Aira memilih untuk memasak saja, malas untuk menghadapi suaminya itu.

"Syayyun au halibun?" tanya Aira kepada Ari ketika suaminya itu baru saja duduk di meja makan. Ari sudah rapi dengan kemeja lengan panjang dan celana berbahan kain.

"Wow... aku pikir kamu udah nggak bisa bersuara karena sedari tadi subuh nggak ngomong sepatah katapun," balas Ari dengan girangnya.

"Syayyun au halibun?" tanya Aira untuk kali kedua.

"Qahwah faqad,"jawab Ari enteng.

Aira menatapnya tidak suka. Suaminya ini benar-benar cari gara-gara. Ketika Aira sudah menyiapkan teh dan susu suaminya malah meminta kopi.

Ari terkekeh melihat Aira yang pengen protes, tapi tidak tahu cara ngomongnya.

"Aku ke kampus dulu ya, ada keperluan. Kamu baik-baik di rumah, dan lakukan hal-hal yang bermanfaat," Ari memberikan tangannya yang langsun dicium oleh sang istri.

"Mukanya dikondisikan dong, jangan ditekuk gitu, senyum kek. Kemarin kamu manis banget senyumnya sampe bikin aku pengen menghilangkan senyum itu. Nggak taunya malah sukses," sambung Ari lagi.

"Mending antum ke kampus deh," lirih Aira lalu membereskan meja makan dan mencuci piring.

"Kamu marah?"

Aira hanya menggeleng.

Ari memberanikan dirinya untuk memeluk istrinya itu dari belakang. "Limadza?" bisik Ari di telinga istrinya itu.

Aira membalikkan badannya demi menatap wajah suaminya itu. "La ba'sa," balas Aira lalu memindahkan tangan suaminya yang memegang tangannya tadi.

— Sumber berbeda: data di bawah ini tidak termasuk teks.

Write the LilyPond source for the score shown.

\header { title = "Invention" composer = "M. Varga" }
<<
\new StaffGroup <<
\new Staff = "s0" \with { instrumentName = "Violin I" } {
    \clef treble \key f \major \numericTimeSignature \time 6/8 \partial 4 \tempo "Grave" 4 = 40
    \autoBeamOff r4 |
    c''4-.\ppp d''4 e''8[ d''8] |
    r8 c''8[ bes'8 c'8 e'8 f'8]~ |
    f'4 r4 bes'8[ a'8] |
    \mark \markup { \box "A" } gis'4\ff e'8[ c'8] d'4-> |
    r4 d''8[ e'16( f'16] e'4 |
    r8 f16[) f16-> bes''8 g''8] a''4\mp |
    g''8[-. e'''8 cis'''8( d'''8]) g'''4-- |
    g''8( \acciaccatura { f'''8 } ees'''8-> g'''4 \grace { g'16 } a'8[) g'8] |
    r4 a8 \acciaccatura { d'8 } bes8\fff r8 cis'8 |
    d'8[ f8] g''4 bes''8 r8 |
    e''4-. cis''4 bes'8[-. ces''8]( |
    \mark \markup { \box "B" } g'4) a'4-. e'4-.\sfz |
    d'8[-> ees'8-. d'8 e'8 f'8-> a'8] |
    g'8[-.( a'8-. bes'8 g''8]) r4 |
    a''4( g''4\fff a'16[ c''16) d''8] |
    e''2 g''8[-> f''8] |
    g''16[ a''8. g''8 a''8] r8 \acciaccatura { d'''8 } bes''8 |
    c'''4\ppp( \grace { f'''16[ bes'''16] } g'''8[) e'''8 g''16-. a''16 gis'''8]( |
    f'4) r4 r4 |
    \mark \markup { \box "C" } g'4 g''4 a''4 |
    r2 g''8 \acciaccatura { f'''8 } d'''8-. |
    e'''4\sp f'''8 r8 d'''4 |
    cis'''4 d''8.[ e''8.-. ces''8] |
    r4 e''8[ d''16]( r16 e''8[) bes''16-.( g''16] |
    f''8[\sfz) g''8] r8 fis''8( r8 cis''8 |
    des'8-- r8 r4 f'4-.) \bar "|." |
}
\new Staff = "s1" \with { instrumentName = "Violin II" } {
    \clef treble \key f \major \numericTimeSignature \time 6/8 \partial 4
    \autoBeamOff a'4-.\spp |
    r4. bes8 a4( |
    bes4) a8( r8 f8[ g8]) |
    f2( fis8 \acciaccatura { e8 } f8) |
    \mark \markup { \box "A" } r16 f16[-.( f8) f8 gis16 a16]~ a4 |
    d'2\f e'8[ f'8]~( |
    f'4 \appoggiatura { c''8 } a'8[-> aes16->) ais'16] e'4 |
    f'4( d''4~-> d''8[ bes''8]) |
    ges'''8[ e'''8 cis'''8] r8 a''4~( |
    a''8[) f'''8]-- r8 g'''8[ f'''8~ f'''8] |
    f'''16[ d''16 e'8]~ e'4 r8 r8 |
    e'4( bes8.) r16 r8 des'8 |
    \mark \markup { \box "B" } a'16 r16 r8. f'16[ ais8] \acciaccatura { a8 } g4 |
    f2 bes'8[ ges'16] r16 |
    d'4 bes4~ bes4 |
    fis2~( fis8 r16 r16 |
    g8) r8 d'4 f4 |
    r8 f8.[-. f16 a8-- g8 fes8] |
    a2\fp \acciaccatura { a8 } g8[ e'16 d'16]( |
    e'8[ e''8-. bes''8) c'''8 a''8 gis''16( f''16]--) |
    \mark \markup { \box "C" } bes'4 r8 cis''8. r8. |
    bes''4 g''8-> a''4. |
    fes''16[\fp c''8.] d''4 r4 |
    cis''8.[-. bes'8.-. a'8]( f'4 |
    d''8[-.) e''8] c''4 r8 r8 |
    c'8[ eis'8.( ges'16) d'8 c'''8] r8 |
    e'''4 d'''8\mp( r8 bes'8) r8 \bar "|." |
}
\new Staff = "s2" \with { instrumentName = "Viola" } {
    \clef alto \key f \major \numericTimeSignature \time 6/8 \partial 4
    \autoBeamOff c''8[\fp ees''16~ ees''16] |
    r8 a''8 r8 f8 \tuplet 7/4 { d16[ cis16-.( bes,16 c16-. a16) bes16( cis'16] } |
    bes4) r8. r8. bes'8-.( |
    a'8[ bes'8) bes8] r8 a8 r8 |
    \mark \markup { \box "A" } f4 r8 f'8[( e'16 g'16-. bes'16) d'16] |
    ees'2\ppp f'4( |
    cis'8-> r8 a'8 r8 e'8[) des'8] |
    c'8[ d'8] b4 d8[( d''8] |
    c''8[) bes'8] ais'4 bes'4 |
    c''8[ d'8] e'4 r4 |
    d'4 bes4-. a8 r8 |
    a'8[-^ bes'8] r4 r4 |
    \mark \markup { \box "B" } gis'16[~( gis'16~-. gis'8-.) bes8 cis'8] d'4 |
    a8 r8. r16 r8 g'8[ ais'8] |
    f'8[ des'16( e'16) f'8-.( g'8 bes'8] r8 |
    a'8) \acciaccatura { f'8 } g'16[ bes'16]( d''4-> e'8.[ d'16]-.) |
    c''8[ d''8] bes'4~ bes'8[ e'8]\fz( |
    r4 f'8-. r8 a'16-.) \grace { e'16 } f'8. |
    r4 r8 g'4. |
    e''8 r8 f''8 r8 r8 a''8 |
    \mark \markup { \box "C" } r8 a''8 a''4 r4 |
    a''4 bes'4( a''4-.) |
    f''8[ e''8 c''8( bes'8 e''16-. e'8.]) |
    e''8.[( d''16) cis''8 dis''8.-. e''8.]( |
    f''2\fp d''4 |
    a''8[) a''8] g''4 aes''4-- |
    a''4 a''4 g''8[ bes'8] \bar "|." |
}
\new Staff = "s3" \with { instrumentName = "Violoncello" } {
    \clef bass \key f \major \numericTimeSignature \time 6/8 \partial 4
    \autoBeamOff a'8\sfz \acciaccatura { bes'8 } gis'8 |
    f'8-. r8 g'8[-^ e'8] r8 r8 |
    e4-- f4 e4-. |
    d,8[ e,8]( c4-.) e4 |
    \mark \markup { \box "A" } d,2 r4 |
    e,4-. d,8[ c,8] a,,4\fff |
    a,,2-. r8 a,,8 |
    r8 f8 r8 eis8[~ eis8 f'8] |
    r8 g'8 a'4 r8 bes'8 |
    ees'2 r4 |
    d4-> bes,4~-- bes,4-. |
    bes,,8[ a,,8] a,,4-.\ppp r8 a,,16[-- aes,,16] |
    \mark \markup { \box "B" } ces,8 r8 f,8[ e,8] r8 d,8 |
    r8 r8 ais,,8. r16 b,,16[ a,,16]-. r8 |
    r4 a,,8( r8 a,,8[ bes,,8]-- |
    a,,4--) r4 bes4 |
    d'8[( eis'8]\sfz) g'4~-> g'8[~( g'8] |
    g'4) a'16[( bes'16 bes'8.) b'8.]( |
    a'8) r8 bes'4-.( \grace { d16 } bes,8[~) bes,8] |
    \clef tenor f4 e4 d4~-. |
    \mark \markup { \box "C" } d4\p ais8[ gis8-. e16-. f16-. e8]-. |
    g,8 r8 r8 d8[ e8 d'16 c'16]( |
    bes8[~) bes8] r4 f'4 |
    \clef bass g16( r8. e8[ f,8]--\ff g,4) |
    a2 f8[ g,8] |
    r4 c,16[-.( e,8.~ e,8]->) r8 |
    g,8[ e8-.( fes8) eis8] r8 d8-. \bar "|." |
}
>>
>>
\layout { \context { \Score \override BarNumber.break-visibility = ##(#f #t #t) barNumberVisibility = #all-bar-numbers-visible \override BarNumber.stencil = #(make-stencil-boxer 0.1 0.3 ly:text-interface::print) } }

"Kalau mau pergi, pergi aja,"

"Aku nggak bisa pergi ninggalin kamu dalam keadaan seperti ini. Kamu marah sama aku?" tanya Ari lagi.

"Apa kamu cinta sama aku?" tanya Aira tiba-tiba yang membuat kedua tangan Ari merespon untuk menangkup wajah tirus milik Aira. Ia mendekatkan wajahnya ke wajah istrinya itu. Namun ia ragu. Hatinya memintanya untuk mencium Aira, sedangkan otaknya mengatakan jangan.